- Excerpted text
┌──

An interface can also be composed of other interfaces, using the 'extends' keyword:

Code Block

interface X{
  def x1(int i)
  def x2()
}
interface Y{
  def x1(int i)
  def y()
}
interface Z extends X, Y{ }
    //it's OK if a method, here x1(int), is in more than one interface

class A implements Z{
  def x1(int i){ i }
  def x2(){ 2 }
  def y(){ 3 }
}
assert new A().x1( 1 ) == 1

We can implement an interface with map syntax:

Code Block
interface X{
   int echo(int i)
   def sayTarts(int i)
   String sayPies(int i)
}
def a= [
   echo: {n-> n},
   sayTarts: {n-> "There are $n tarts!"},
   sayPies: {n-> "There are $n pies!" as String},
    //explicit cast from GString to String required here
] as X

assert a.echo(12) == 12
assert a.sayTarts(18) == 'There are 18 tarts!'
assert a.sayPies(24) == 'There are 24 pies!'

//when interface has only one method, we don't need a map, but can assign and
//cast the closure directly...

└──

- Required action 1
In the text on interfaces, what does the comment in the map-syntax code say is required for the sayPies entry?
- Required action 2
Pick up the text on interfaces at its last line and keep writing.

[Stored data]

┌──

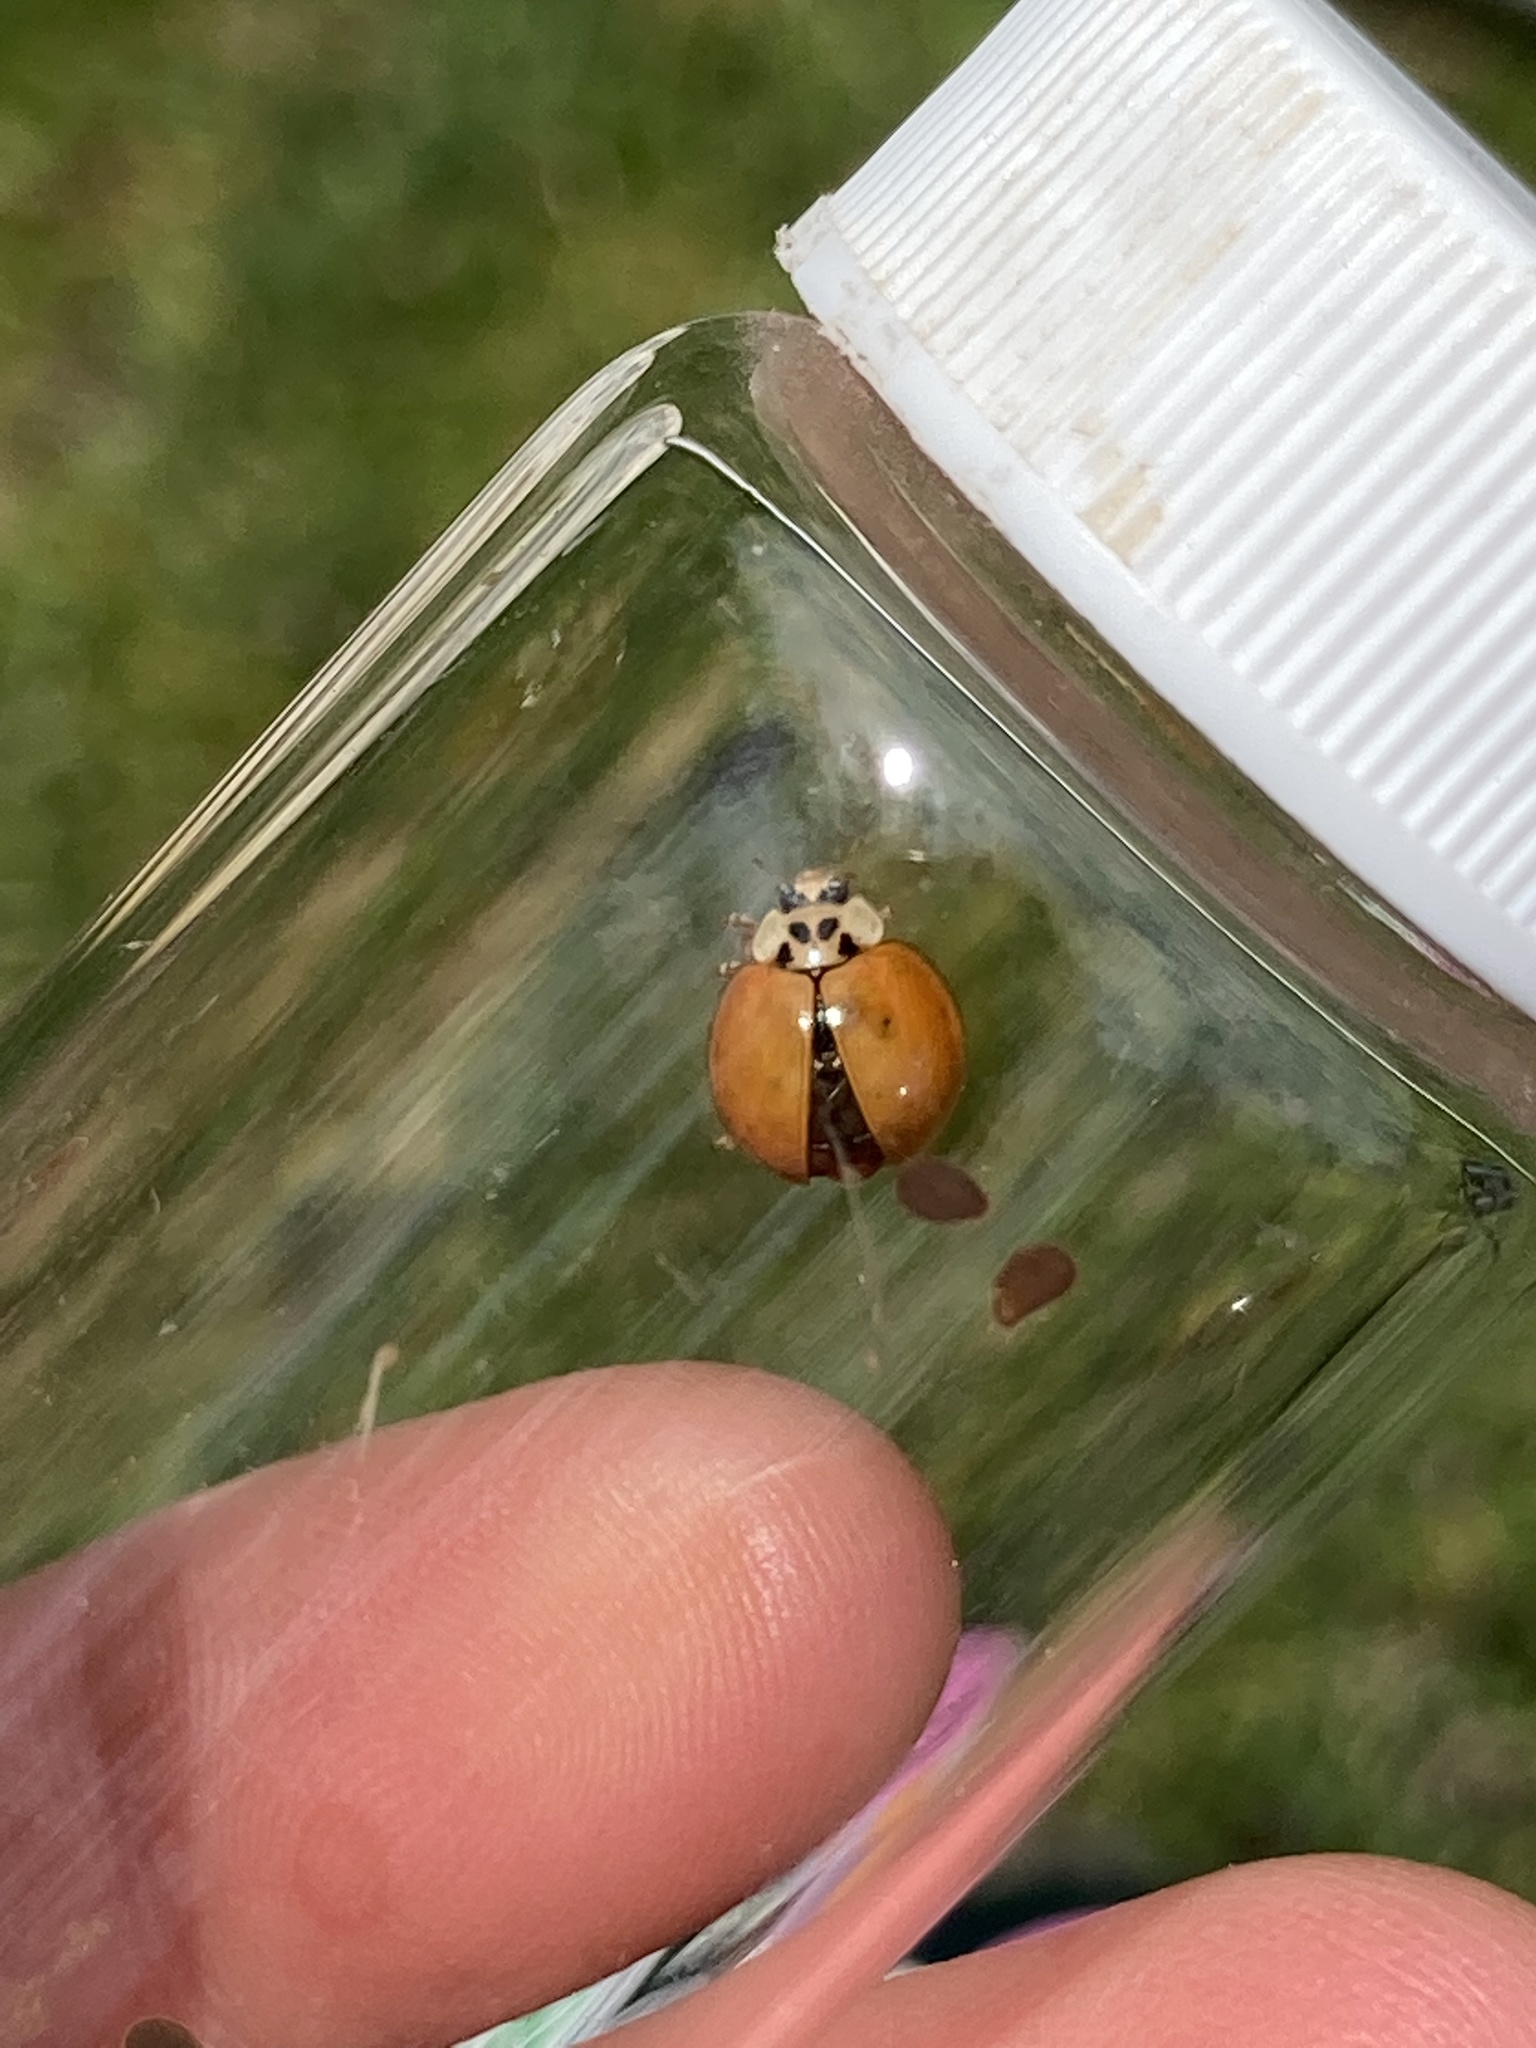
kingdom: Animalia
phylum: Arthropoda
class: Insecta
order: Coleoptera
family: Coccinellidae
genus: Harmonia
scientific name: Harmonia axyridis
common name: Harlequin ladybird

└──

- Exercise response 1
An explicit cast from GString to String.

- Exercise response 2
interface Y{
   def sayCakes(int i)
}
def b= {n-> "There are $n cakes!"} as Y

assert b.sayCakes(36) == 'There are 36 cakes!'

Interfaces can also have fields, but their values can't be changed:

Code Block
interface X{
   int status= 1 //constant field on interface
   int changeCounter()
}
class A implements X{
   int counter= 1 //updateable field on class itself
   int changeCounter(){ counter++ }
   int changeStatus(){ status++ }
}
def a= new A()
a.changeCounter() //field 'counter' can be changed...
try{ a.changeStatus(); assert 0 }catch(e){ assert e in IllegalAccessException }
        //...but field 'status' can't

Static Typing with Interfaces

We can use an interface, instead of a class, to statically type a variable, field, parameter, etc:

...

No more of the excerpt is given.